··· DATASET RECORDS ···

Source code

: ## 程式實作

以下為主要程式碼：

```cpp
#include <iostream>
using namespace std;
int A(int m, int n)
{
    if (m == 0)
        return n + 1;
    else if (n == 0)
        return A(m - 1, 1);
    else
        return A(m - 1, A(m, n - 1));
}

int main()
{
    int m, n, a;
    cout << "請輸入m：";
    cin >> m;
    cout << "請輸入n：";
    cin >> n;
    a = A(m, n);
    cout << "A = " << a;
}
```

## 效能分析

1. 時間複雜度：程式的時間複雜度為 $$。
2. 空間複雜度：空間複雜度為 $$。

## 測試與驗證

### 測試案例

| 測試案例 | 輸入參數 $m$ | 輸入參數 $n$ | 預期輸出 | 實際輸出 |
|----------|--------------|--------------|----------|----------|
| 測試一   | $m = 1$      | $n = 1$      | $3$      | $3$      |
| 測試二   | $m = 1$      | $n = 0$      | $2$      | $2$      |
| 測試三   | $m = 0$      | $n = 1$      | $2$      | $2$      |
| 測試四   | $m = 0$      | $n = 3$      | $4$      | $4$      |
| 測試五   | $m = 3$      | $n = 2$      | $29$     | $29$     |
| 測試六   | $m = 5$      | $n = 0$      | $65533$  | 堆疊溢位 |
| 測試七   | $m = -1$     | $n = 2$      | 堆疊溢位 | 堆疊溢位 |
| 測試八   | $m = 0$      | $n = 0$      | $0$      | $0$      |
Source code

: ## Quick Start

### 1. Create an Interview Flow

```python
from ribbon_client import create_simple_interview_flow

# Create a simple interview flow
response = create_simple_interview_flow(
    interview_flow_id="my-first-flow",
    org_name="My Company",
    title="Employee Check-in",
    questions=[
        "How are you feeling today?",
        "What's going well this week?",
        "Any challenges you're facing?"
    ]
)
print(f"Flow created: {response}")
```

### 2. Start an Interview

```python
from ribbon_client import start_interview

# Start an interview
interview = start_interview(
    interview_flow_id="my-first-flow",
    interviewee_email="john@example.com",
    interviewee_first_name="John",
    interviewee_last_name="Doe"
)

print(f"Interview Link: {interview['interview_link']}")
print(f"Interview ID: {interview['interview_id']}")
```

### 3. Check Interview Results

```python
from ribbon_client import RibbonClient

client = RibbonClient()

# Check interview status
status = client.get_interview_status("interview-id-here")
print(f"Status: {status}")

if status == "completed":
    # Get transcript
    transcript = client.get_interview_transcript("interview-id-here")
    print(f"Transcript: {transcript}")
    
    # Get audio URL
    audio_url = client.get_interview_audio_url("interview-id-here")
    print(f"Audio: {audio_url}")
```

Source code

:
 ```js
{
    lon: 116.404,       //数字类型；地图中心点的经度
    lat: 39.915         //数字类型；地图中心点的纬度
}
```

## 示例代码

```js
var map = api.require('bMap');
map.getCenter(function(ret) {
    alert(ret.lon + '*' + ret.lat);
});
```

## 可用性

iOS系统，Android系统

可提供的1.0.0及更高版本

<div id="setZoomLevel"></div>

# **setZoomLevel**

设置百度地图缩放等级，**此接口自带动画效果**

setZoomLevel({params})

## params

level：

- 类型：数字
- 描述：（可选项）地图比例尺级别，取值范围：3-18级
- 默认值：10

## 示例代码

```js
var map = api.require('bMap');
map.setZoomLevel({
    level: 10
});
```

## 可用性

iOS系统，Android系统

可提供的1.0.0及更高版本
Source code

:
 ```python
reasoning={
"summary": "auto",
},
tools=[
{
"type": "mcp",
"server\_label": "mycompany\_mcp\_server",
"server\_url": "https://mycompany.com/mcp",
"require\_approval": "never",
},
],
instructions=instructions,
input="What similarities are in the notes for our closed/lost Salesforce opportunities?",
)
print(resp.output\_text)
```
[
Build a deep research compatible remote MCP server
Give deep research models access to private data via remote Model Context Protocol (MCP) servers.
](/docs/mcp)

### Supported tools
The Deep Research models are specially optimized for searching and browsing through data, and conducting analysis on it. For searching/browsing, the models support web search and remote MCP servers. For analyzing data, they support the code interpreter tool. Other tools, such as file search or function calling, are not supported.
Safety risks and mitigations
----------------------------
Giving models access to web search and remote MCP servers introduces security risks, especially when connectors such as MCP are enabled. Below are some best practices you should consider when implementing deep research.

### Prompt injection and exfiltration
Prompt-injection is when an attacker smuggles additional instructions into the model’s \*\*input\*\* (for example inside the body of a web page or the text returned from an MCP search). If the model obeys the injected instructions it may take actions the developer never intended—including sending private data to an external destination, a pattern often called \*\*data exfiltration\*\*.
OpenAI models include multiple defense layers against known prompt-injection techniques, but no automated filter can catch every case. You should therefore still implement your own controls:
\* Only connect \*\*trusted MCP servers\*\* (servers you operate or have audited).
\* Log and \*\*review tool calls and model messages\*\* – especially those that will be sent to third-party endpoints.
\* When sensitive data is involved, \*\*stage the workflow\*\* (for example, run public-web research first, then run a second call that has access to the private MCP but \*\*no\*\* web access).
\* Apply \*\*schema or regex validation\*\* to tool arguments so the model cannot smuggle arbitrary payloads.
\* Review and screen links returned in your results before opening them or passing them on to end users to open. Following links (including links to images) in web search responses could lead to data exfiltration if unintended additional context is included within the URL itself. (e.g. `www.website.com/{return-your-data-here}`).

···

For the string "risks", work out how many lines of the entries contain it and reply with that number alone.

• RESULT FOR THIS TASK:
2